(Body or hand keypoint data)
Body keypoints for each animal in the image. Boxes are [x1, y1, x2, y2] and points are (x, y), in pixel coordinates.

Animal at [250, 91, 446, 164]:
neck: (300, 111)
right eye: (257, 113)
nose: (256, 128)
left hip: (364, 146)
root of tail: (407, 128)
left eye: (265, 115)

==

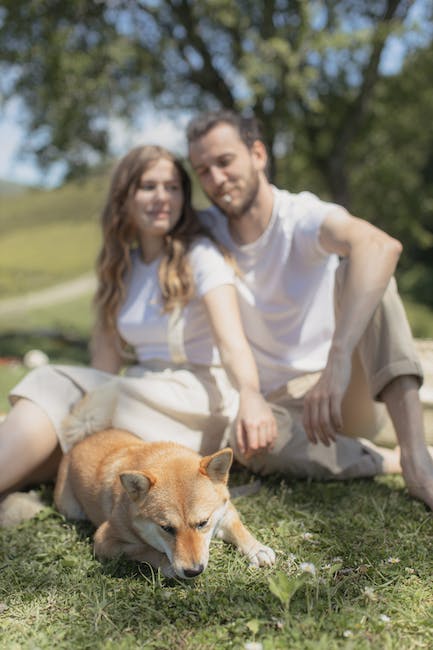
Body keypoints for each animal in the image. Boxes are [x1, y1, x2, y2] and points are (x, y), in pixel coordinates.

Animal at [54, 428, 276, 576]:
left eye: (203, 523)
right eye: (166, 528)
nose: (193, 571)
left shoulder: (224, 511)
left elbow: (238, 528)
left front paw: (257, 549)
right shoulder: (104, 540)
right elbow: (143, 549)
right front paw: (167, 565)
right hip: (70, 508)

...

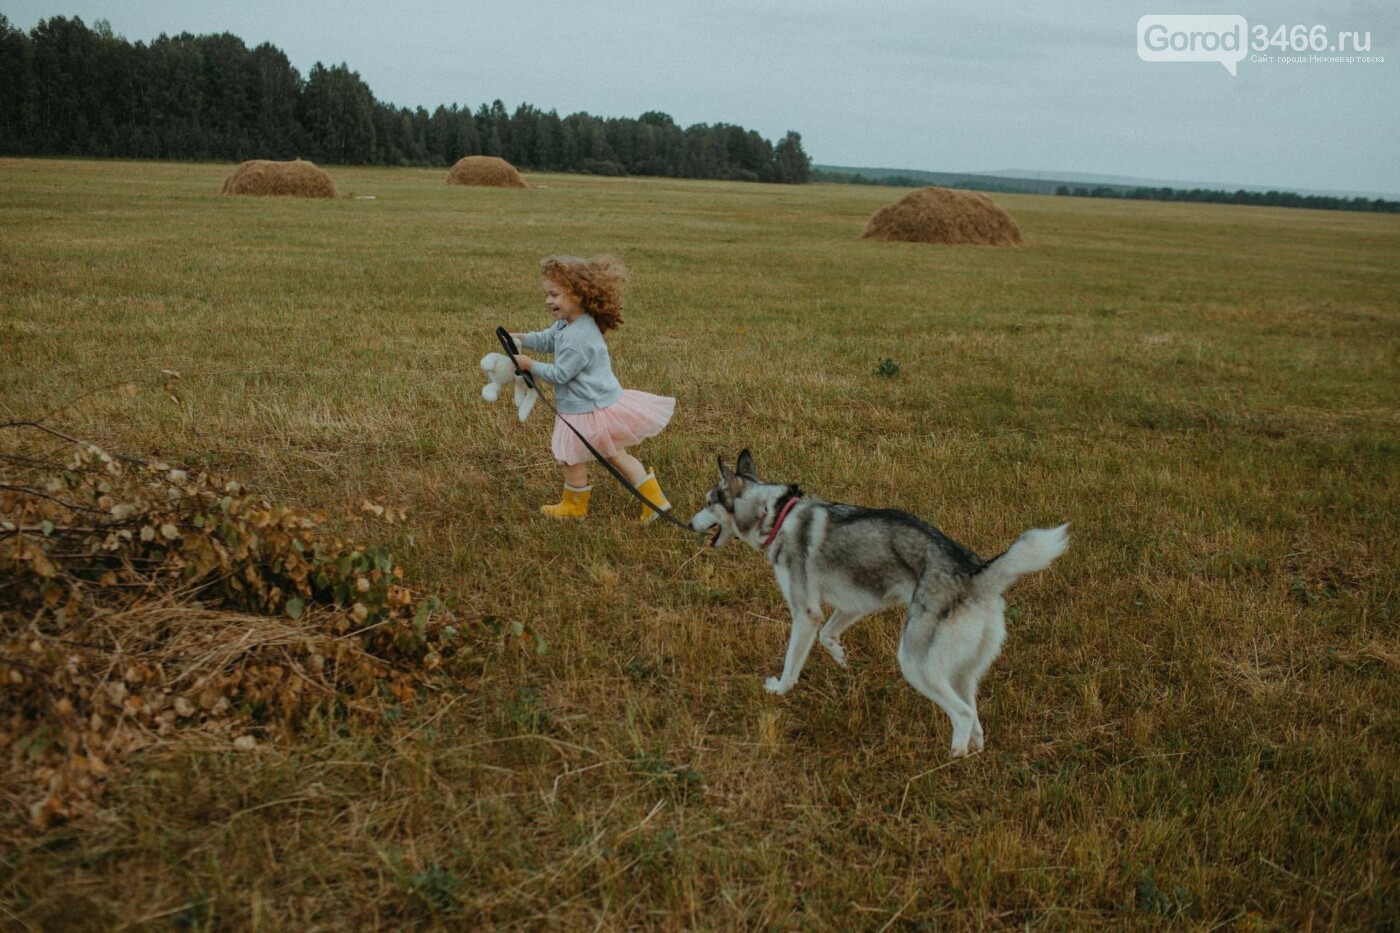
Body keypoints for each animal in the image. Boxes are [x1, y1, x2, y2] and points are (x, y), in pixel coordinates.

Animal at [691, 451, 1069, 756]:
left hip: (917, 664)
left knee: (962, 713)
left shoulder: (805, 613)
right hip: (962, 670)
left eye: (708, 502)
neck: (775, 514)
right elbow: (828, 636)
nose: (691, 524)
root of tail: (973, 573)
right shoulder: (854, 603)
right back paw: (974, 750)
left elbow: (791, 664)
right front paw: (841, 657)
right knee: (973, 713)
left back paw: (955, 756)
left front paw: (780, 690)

Activity: Looking at the data above, write out exactly the lines that start at the one containing "left eye: (708, 502)" and end at the one containing "left front paw: (780, 690)"; include both and nothing beyond.

Reply:
left eye: (708, 502)
neck: (775, 514)
right elbow: (828, 636)
nose: (691, 524)
root of tail: (973, 573)
right shoulder: (854, 603)
right back paw: (974, 750)
left elbow: (791, 664)
right front paw: (841, 657)
right knee: (973, 713)
left back paw: (955, 756)
left front paw: (780, 690)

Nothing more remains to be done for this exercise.